#CoronaCooking: Dreams of Goa


Coronavirus seems to have generated four thousand million chain letters and memes: every day I get a request for a poem, a recipe, a list of my favorite books and record albums, lists of things I love and things I hate. One of my favorites asks for people to post a picture of a landscape that they dream about in this period of shelter-in-place.

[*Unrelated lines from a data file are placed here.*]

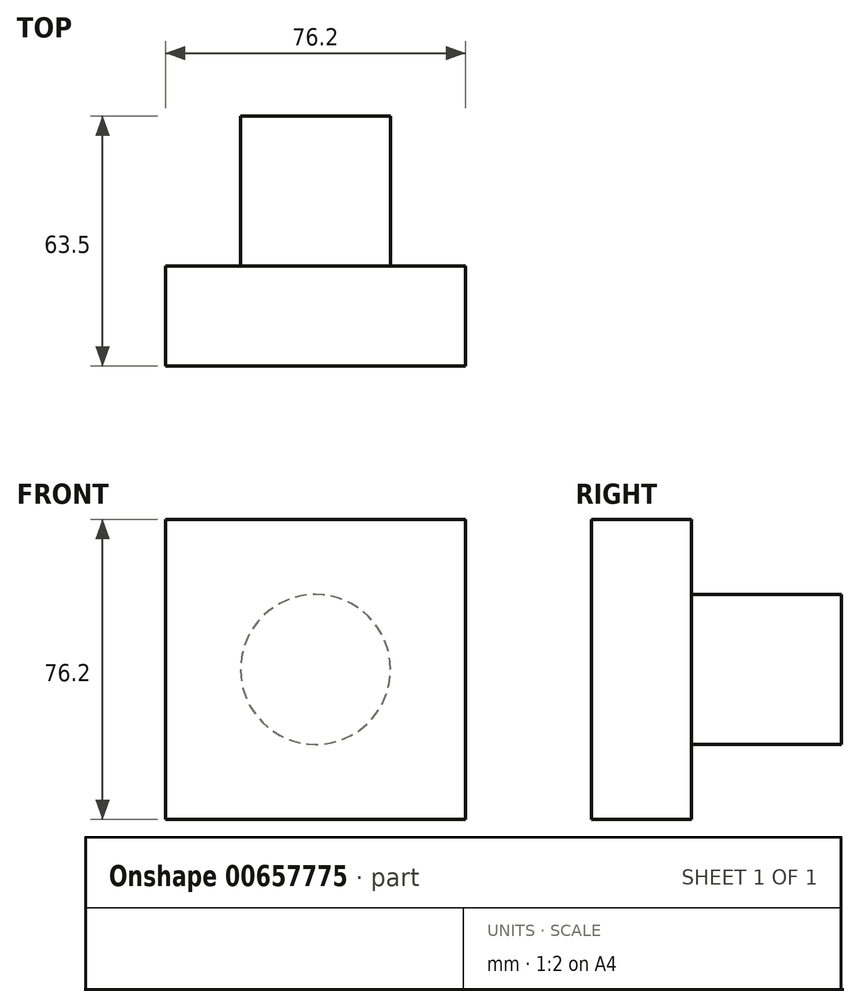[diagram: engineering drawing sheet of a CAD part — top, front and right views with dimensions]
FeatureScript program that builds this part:
annotation { "Feature Type Name" : "Feature", "Feature Type Description" : "" }
export const myFeature = defineFeature(function(context is Context, id is Id, definition is map)
    precondition{}
    {
        {
            var Q0;
            Q0=qCreatedBy(makeId("Front.planeOp"),FACE);
            var sketch = newSketch(context, id + "F0", { "sketchPlane" : qUnion([Q0])});
            skLineSegment(sketch, "E0.bottom", {"start": v(-38.1, 38.1) * mm, "end": v(38.1, 38.1) * mm});
            skLineSegment(sketch, "E0.top", {"start": v(-38.1, -38.1) * mm, "end": v(38.1, -38.1) * mm});
            skLineSegment(sketch, "E0.left", {"start": v(-38.1, 38.1) * mm, "end": v(-38.1, -38.1) * mm});
            skLineSegment(sketch, "E0.right", {"start": v(38.1, 38.1) * mm, "end": v(38.1, -38.1) * mm});
            skPoint(sketch, "E0.middle", {"position": v(0, 0) * mm});
            skSolve(sketch);
        }
        {
            var Q0;
            Q0=makeQuery(id+"F0.imprint","IMPRINT",FACE,{"disambiguationData":[TD([[makeQuery(id+"F0.imprint","IMPRINT",EDGE,{"derivedFrom":sQuery(id+"F0.wireOp",EDGE,"E0.bottom")}),-1.0]])]});
            var sketch = newSketch(context, id + "F1", { "sketchPlane" : qUnion([Q0])});
            skCircle(sketch, "E1", {"center": v(0, 0) * mm, "radius": 19.05 * mm});
            skSolve(sketch);
        }
        {
            var Q0;
            Q0=makeQuery(id+"F0.imprint","IMPRINT",FACE,{"disambiguationData":[TD([[makeQuery(id+"F0.imprint","IMPRINT",EDGE,{"derivedFrom":sQuery(id+"F0.wireOp",EDGE,"E0.bottom")}),-1.0]])]});
            extrude(context, id + "F2", {"entities" : qUnion([Q0]), "depth" : 25.4 * mm, "offsetDistance" : 25.4 * mm});
        }
        {
            var Q0;
            Q0=makeQuery(id+"F1.imprint","IMPRINT",FACE,{"disambiguationData":[TD([[makeQuery(id+"F1.imprint","IMPRINT",EDGE,{"derivedFrom":sQuery(id+"F1.wireOp",EDGE,"E1")}),1.0]])]});
            extrude(context, id + "F3", {"entities" : qUnion([Q0]), "operationType" : NewBodyOperationType.ADD, "oppositeDirection" : true, "depth" : 38.1 * mm, "offsetDistance" : 25.4 * mm});
        }
    });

Here’s mine: Goa, December 2019. I’d been more than once before, but it was with this trip that I truly began to understand how special this place was, how it is really a 21st century reminder of its past, when it was a—possibly THE—hub of the world, connecting the Portuguese empire from Brazil to Angola to Macau and beyond. The Catholic Church was hardly a benign force here, but like in Mangalore—the place that my father’s family is from, a place that is like Goa’s distant cousin, full of family resemblances but still a little unfamiliar—people have embraced the religion that was imposed on them via violence and made it their own. Same goes for the food—no surprise there.

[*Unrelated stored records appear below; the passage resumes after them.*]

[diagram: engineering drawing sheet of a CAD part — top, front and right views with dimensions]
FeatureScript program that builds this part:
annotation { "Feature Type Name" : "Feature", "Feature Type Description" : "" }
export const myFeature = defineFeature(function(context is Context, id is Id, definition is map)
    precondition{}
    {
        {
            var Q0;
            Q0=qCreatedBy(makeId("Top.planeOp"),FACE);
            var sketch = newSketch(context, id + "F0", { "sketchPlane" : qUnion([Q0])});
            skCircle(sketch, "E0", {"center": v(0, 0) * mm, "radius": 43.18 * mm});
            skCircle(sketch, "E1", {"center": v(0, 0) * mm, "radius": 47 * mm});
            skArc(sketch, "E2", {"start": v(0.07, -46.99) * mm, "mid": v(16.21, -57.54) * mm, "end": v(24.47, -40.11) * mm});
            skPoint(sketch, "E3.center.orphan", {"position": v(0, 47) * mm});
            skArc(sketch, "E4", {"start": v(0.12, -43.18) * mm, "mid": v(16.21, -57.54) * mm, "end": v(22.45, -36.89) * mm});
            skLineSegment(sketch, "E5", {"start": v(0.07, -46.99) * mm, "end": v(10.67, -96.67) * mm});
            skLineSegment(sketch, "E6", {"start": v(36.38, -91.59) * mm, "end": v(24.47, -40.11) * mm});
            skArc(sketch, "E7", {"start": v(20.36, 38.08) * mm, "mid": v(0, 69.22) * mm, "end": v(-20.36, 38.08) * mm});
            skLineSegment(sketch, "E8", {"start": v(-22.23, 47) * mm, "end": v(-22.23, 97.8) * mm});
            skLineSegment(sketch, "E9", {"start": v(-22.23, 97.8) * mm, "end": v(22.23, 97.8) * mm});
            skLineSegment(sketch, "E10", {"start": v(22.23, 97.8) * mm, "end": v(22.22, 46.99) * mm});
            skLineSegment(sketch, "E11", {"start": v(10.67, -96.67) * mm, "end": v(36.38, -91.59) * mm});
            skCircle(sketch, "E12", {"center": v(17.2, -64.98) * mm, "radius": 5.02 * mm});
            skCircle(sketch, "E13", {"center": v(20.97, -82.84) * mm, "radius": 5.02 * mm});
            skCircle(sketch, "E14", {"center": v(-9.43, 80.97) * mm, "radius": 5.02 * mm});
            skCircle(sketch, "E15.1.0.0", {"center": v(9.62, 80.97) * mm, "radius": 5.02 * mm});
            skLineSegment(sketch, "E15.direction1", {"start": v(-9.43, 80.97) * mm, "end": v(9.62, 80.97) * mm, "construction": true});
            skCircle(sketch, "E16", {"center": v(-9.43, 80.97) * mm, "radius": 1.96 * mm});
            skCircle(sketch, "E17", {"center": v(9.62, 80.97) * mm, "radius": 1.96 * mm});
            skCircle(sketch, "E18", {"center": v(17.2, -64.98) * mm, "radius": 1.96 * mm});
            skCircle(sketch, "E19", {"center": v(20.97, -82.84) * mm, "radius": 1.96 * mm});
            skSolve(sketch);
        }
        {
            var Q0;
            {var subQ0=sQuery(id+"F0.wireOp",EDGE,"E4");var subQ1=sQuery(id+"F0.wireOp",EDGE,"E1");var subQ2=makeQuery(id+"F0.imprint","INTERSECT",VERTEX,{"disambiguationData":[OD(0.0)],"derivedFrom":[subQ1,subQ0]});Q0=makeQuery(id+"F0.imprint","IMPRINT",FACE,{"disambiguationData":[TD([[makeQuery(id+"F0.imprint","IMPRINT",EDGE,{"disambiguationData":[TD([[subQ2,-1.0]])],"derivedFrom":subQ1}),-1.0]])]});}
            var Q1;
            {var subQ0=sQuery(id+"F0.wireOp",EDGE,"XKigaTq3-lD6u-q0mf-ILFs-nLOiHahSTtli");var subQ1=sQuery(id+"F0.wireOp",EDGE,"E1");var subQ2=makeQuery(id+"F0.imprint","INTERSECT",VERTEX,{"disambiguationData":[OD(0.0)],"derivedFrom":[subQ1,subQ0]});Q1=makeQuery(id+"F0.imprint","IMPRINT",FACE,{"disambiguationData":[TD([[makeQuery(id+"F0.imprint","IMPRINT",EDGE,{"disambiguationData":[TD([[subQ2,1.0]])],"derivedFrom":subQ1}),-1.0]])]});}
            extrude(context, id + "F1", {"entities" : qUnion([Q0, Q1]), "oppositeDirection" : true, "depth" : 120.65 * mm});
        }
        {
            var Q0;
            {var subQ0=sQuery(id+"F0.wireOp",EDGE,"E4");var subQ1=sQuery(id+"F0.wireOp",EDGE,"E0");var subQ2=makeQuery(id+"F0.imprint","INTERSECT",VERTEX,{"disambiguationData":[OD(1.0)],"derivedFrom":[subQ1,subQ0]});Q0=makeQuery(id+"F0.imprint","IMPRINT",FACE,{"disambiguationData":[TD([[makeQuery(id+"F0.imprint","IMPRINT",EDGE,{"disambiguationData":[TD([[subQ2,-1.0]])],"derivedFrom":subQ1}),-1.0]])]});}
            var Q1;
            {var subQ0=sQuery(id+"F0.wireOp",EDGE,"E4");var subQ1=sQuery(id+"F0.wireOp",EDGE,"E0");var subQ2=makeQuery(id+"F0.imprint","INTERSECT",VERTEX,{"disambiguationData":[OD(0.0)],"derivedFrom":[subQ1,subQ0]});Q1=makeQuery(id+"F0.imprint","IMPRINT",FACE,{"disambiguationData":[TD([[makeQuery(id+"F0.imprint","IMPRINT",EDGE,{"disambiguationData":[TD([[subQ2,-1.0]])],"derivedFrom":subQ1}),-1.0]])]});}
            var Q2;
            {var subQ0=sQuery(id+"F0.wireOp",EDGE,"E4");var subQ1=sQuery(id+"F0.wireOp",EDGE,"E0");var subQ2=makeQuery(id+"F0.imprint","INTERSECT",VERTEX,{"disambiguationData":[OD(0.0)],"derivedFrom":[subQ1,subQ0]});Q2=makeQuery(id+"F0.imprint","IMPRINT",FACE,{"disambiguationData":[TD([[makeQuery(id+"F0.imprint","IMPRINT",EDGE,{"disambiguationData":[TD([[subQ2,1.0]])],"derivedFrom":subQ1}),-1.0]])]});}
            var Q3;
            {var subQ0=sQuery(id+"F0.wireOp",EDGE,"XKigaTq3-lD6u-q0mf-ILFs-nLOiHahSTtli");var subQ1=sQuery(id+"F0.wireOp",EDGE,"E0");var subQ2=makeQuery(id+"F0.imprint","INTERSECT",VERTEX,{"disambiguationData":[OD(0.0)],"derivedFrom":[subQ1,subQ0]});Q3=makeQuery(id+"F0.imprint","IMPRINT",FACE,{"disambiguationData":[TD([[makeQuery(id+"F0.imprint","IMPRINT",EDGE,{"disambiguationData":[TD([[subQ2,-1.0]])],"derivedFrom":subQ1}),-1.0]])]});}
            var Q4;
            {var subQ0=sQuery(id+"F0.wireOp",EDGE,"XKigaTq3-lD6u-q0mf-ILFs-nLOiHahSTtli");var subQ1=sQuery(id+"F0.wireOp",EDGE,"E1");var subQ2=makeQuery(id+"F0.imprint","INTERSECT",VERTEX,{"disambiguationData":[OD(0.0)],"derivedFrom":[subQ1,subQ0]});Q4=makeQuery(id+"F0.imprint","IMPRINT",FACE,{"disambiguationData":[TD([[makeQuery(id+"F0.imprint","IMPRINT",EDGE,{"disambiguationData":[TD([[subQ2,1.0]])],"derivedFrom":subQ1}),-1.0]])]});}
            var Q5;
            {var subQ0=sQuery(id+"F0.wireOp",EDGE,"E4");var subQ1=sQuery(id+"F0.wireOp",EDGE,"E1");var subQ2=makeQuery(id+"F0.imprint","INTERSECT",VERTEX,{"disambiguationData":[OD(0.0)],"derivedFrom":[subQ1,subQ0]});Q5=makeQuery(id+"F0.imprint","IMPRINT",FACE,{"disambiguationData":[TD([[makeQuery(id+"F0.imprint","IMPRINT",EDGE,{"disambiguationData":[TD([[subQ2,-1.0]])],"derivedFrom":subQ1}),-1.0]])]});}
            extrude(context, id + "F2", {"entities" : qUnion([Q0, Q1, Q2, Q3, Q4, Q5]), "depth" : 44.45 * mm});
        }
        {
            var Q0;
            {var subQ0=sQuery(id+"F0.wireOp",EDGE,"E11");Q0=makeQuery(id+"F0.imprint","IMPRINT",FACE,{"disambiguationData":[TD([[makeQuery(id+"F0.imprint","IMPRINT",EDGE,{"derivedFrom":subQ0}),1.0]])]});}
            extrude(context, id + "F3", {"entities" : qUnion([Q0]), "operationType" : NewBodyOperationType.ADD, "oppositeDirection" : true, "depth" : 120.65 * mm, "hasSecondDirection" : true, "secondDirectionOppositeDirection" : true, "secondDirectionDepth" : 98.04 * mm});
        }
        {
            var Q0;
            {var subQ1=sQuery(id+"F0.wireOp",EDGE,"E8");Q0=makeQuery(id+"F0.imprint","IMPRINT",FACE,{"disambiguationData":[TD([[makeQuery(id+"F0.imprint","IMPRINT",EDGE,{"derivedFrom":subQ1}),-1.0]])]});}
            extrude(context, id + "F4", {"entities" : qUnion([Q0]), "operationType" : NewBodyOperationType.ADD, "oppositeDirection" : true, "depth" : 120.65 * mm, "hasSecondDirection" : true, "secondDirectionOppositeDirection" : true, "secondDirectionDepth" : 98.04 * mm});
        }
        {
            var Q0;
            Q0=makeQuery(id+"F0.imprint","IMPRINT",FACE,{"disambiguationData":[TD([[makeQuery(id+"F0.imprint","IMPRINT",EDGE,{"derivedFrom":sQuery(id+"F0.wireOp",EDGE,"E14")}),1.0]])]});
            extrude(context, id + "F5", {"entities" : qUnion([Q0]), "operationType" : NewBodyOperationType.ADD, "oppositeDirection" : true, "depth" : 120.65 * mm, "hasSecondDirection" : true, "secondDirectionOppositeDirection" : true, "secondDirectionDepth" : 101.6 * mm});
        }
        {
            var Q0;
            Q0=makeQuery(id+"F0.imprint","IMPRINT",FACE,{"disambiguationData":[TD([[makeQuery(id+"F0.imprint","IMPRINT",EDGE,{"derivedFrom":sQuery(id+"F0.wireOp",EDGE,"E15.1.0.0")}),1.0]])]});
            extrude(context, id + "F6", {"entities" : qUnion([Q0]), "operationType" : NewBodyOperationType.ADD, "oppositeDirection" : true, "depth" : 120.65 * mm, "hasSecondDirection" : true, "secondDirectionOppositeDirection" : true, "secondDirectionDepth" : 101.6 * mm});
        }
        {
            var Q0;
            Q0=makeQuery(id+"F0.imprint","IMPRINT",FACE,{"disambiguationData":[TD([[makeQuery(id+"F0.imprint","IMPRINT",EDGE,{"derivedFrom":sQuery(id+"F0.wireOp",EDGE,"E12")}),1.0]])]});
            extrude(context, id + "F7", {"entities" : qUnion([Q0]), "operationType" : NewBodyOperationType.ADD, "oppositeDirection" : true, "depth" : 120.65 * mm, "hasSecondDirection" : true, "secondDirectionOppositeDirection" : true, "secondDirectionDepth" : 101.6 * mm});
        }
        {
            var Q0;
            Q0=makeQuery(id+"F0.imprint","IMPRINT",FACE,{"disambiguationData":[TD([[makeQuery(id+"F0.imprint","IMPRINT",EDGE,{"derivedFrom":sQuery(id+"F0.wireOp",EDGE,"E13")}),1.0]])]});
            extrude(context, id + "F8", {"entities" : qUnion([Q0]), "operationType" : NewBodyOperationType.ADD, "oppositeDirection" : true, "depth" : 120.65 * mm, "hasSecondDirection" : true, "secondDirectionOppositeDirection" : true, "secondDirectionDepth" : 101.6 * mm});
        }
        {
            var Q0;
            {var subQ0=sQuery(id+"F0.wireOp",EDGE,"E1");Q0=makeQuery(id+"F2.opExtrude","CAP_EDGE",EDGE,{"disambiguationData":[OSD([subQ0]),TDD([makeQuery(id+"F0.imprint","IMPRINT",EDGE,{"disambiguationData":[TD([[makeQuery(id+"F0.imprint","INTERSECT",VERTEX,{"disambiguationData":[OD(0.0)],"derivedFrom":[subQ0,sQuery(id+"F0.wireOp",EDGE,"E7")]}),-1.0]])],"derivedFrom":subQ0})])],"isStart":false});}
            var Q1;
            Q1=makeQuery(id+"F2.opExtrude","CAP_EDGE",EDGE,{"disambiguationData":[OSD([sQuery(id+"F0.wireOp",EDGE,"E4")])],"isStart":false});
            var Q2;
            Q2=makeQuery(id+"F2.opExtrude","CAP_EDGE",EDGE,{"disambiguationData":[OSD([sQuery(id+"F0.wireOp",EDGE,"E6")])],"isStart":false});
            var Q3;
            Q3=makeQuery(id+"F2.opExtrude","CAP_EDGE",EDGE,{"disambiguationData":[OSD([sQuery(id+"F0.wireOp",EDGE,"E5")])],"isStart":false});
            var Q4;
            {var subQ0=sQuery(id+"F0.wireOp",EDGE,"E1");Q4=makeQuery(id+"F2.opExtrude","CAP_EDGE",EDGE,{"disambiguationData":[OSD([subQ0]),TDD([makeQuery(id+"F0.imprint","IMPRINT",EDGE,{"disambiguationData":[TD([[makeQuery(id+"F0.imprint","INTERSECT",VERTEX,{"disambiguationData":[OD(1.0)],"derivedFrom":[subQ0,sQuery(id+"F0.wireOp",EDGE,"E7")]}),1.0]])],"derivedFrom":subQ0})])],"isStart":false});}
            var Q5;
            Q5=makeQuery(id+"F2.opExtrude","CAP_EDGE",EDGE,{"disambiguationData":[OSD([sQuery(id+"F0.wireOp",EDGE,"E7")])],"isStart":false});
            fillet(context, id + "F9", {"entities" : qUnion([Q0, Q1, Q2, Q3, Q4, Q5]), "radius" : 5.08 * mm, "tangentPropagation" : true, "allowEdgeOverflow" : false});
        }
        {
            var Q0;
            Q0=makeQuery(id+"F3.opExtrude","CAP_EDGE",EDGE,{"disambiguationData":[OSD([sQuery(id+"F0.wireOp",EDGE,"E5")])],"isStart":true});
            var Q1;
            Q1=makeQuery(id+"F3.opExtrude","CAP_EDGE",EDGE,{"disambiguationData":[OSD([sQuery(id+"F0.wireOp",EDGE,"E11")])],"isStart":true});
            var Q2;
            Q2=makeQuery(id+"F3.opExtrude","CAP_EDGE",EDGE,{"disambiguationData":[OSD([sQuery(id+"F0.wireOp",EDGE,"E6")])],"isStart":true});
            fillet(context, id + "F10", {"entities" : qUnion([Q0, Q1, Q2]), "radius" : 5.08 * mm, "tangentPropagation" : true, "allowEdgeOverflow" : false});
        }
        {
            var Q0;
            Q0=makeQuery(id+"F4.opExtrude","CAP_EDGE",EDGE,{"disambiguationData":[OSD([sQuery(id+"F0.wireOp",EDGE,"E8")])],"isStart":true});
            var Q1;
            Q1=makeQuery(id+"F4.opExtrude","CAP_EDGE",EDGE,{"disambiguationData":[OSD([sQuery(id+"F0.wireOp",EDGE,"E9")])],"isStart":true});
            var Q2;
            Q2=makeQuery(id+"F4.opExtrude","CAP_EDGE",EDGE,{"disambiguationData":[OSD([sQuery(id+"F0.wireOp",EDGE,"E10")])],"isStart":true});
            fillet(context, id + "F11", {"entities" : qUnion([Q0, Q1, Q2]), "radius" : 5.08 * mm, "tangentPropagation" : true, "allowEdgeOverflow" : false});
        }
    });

And the food! Seafood, coconut, lots of chilies, pork, vinegar, and so many local variations of Portuguese ingredients and dishes. Vindaloo, spiked with garlic and vinegar, was born here. Goan sausage is an impossibly spicy version of linguiça. Feijãoda, best known worldwide as a Brazilian stew, is a Goan dish, too.

We went to one restaurant more than any other on our week-long stay: a place located in one of the old, colorfully stuccoed houses in Panjim’s historical neighborhood, which bills itself as Asia’s only Latin Quarter. The restaurant—Viva Panjim!—serves all the local classics, including shrimp curry and rice. Fragrant with spices and coconut milk, the sauce is equally good with any white fish or squid.

A lot of Indian curries call for grinding whole spices, often along with “wet” ingredients like onion, garlic, and so on. I am always looking for ways around this step, for two reasons: first, western blenders don’t grind nearly as finely as Indian ones, so there’s a texture problem; and second, frying ground onions makes your house smell. So: this is my fragrant but also streamlined version of one of my favorite flavor memories.


Goan Seafood Curry

Serves 4-5

1 lb prawns (peeled and deveined) or fish
1/2 tsp salt
1/2 tsp turmeric powder
1 tbsp lime or lemon juice
2 tsp coriander powder
1 tsp cumin
1/2 tsp ground pepper
1/4 tsp cinnamon powder
1/4 tsp ground cloves
3 tbsp vegetable oil
10-12 curry leaves (optional)
2-3 green chillies, minced
1/2 cup onion, minced
5-6 garlic cloves, minced
1/2 cup chopped tomato (fresh or canned is fine)
2 tsp tamarind paste
1 cup coconut milk
Salt to taste
Cilantro for garnish (optional but pretty)
1. Mix together the seafood, salt, turmeric, and lemon/lime juice in a bowl. Set aside for 15 minutes. Combine spice powders in a bowl and set aside.


2. Heat oil in a sauté pan over medium high heat. Once the oil is hot, add the marinated prawns and cook for 2-3 minutes. Remove the prawns on a plate and keep aside. (If you’re using fish, skip this step.)
3. In the remaining oil, add curry leaves, and green chilli and fry for a few seconds. Add onion and fry until they turn translucent, then add garlic and sauté for a minute or so. Add tomato and 1/2 tsp salt and cook for 2-3 minutes, until the tomatoes break down and the oil starts to separate.
4. Add the spice mixture and sauté for a minute or so until the spices are well combined. Then add 1/2 cup water and tamarind paste and cook for 5-6 minutes over medium heat.
5. Add coconut milk, 2 cups water and the seared prawns or fish and simmer  until the seafood is cooked. Taste the gravy for salt and adjust as needed.
6. Garnish with fresh coriander and serve hot with rice.